1) Loctite the intermediate and minute hand hub to their respective wheels. They're currently a tight slip fit and can slip under any pressure.

2) Drill the end of the rotor shaft to accommodate attaching the second hand.

3) Machine the relief groove in wheel D, which I overlooked originally. My CNC mill is down for repairs, so I'll likely use the lathe or the rotab.

I found that the assembly should go like this:

1) Attach the bearing carriers to the frames.

2) Assemble the secondary frame completely but do not attach to the main frame as yet.

3) Assemble the rotor shaft components onto the main frame - rotor, damper, and magnet wheel.

4) Add front intermediate shaft and wheels to the main frame.

5) Attach secondary frame to main frame.

6) Finally add damper assembly and coils.
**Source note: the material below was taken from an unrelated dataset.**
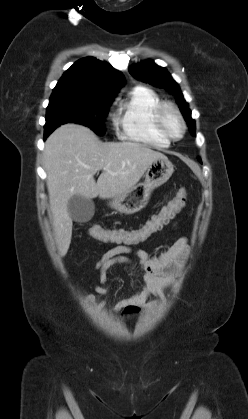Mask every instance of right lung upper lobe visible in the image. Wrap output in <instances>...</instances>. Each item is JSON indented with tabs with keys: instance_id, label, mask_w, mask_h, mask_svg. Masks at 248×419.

I found that using 82 degree flat head screws to attach the three wheels with the hex holes is probably not optimal. A countersunk socket head works fine, and there is no clearance problems. The issue with the flat screws is that the theoretical depth of the 2-56 head is .051". With a 1/16" hex boss on the shaft and a 1/8" thick wheel, it is quite tricky to get a precise countersink. Too deep and the wheel is loose, and too shallow the head protrudes. Since the countersink is on the opposite side from the magnet pockets, a second op is needed on these wheels. If the countersink is off center, even is the depth is correct, the screw head can cause the wheel to be cocked.